> _Exercise prompt_
Print all the records exactly, please.

┌──

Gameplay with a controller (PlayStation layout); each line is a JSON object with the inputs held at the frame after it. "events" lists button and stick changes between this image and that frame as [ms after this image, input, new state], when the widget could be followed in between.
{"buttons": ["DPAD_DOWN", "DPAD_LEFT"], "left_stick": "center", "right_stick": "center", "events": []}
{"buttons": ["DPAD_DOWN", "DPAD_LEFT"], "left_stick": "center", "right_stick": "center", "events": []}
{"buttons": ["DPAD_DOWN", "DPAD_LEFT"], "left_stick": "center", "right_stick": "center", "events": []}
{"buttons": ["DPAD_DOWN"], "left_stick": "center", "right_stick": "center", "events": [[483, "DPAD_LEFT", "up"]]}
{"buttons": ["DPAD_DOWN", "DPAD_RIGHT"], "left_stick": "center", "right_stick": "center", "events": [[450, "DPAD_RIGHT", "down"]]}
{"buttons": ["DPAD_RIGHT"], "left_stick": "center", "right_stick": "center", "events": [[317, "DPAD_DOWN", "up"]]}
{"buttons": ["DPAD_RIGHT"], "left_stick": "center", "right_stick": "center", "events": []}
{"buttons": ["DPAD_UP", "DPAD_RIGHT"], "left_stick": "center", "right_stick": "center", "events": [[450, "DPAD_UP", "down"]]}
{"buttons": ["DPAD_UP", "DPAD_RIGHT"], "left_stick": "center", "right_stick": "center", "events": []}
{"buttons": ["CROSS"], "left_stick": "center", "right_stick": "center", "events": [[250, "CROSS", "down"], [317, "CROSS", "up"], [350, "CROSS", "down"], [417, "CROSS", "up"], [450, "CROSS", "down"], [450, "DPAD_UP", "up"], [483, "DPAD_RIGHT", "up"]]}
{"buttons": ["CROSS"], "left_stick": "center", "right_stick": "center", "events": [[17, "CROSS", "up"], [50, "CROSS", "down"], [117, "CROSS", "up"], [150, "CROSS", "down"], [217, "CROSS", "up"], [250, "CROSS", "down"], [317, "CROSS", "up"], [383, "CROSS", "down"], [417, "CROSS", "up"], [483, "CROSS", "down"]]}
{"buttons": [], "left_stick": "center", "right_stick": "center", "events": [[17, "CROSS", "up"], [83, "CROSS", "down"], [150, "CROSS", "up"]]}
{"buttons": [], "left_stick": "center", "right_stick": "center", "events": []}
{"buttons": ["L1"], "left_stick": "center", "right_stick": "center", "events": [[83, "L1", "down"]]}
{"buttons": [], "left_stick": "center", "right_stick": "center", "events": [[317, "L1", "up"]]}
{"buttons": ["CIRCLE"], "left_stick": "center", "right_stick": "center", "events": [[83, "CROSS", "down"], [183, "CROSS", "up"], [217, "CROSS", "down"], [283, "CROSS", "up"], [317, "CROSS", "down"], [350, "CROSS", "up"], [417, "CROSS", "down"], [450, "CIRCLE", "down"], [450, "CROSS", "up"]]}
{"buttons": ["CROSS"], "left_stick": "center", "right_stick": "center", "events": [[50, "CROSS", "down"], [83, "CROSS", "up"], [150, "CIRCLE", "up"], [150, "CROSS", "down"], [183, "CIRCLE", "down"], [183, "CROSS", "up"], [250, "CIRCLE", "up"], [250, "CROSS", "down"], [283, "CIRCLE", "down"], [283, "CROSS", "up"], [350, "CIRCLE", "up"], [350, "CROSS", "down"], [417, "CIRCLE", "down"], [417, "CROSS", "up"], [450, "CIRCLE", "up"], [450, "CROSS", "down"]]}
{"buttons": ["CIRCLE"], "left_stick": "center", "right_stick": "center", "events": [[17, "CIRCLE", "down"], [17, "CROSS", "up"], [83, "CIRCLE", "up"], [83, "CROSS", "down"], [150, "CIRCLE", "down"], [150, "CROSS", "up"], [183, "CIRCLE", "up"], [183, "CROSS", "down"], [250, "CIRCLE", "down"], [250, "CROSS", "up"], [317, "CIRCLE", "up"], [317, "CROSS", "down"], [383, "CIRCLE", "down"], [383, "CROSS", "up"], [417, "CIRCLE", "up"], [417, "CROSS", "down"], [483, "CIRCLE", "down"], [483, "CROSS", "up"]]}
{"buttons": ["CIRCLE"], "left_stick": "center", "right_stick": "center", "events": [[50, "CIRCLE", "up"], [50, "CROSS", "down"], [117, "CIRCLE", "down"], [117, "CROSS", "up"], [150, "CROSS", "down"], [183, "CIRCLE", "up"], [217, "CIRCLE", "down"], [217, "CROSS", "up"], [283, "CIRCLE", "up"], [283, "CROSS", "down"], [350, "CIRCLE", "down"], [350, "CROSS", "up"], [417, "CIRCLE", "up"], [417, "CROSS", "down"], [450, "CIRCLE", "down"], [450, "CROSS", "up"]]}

└──

> _Response to the task_
Gameplay with a controller (PlayStation layout); each line is a JSON object with the inputs held at the frame after it. "events" lists button and stick changes between this image and that frame as [ms after this image, input, new state], when the widget could be followed in between.
{"buttons": ["DPAD_DOWN", "DPAD_LEFT"], "left_stick": "center", "right_stick": "center", "events": []}
{"buttons": ["DPAD_DOWN", "DPAD_LEFT"], "left_stick": "center", "right_stick": "center", "events": []}
{"buttons": ["DPAD_DOWN", "DPAD_LEFT"], "left_stick": "center", "right_stick": "center", "events": []}
{"buttons": ["DPAD_DOWN"], "left_stick": "center", "right_stick": "center", "events": [[483, "DPAD_LEFT", "up"]]}
{"buttons": ["DPAD_DOWN", "DPAD_RIGHT"], "left_stick": "center", "right_stick": "center", "events": [[450, "DPAD_RIGHT", "down"]]}
{"buttons": ["DPAD_RIGHT"], "left_stick": "center", "right_stick": "center", "events": [[317, "DPAD_DOWN", "up"]]}
{"buttons": ["DPAD_RIGHT"], "left_stick": "center", "right_stick": "center", "events": []}
{"buttons": ["DPAD_UP", "DPAD_RIGHT"], "left_stick": "center", "right_stick": "center", "events": [[450, "DPAD_UP", "down"]]}
{"buttons": ["DPAD_UP", "DPAD_RIGHT"], "left_stick": "center", "right_stick": "center", "events": []}
{"buttons": ["CROSS"], "left_stick": "center", "right_stick": "center", "events": [[250, "CROSS", "down"], [317, "CROSS", "up"], [350, "CROSS", "down"], [417, "CROSS", "up"], [450, "CROSS", "down"], [450, "DPAD_UP", "up"], [483, "DPAD_RIGHT", "up"]]}
{"buttons": ["CROSS"], "left_stick": "center", "right_stick": "center", "events": [[17, "CROSS", "up"], [50, "CROSS", "down"], [117, "CROSS", "up"], [150, "CROSS", "down"], [217, "CROSS", "up"], [250, "CROSS", "down"], [317, "CROSS", "up"], [383, "CROSS", "down"], [417, "CROSS", "up"], [483, "CROSS", "down"]]}
{"buttons": [], "left_stick": "center", "right_stick": "center", "events": [[17, "CROSS", "up"], [83, "CROSS", "down"], [150, "CROSS", "up"]]}
{"buttons": [], "left_stick": "center", "right_stick": "center", "events": []}
{"buttons": ["L1"], "left_stick": "center", "right_stick": "center", "events": [[83, "L1", "down"]]}
{"buttons": [], "left_stick": "center", "right_stick": "center", "events": [[317, "L1", "up"]]}
{"buttons": ["CIRCLE"], "left_stick": "center", "right_stick": "center", "events": [[83, "CROSS", "down"], [183, "CROSS", "up"], [217, "CROSS", "down"], [283, "CROSS", "up"], [317, "CROSS", "down"], [350, "CROSS", "up"], [417, "CROSS", "down"], [450, "CIRCLE", "down"], [450, "CROSS", "up"]]}
{"buttons": ["CROSS"], "left_stick": "center", "right_stick": "center", "events": [[50, "CROSS", "down"], [83, "CROSS", "up"], [150, "CIRCLE", "up"], [150, "CROSS", "down"], [183, "CIRCLE", "down"], [183, "CROSS", "up"], [250, "CIRCLE", "up"], [250, "CROSS", "down"], [283, "CIRCLE", "down"], [283, "CROSS", "up"], [350, "CIRCLE", "up"], [350, "CROSS", "down"], [417, "CIRCLE", "down"], [417, "CROSS", "up"], [450, "CIRCLE", "up"], [450, "CROSS", "down"]]}
{"buttons": ["CIRCLE"], "left_stick": "center", "right_stick": "center", "events": [[17, "CIRCLE", "down"], [17, "CROSS", "up"], [83, "CIRCLE", "up"], [83, "CROSS", "down"], [150, "CIRCLE", "down"], [150, "CROSS", "up"], [183, "CIRCLE", "up"], [183, "CROSS", "down"], [250, "CIRCLE", "down"], [250, "CROSS", "up"], [317, "CIRCLE", "up"], [317, "CROSS", "down"], [383, "CIRCLE", "down"], [383, "CROSS", "up"], [417, "CIRCLE", "up"], [417, "CROSS", "down"], [483, "CIRCLE", "down"], [483, "CROSS", "up"]]}
{"buttons": ["CIRCLE"], "left_stick": "center", "right_stick": "center", "events": [[50, "CIRCLE", "up"], [50, "CROSS", "down"], [117, "CIRCLE", "down"], [117, "CROSS", "up"], [150, "CROSS", "down"], [183, "CIRCLE", "up"], [217, "CIRCLE", "down"], [217, "CROSS", "up"], [283, "CIRCLE", "up"], [283, "CROSS", "down"], [350, "CIRCLE", "down"], [350, "CROSS", "up"], [417, "CIRCLE", "up"], [417, "CROSS", "down"], [450, "CIRCLE", "down"], [450, "CROSS", "up"]]}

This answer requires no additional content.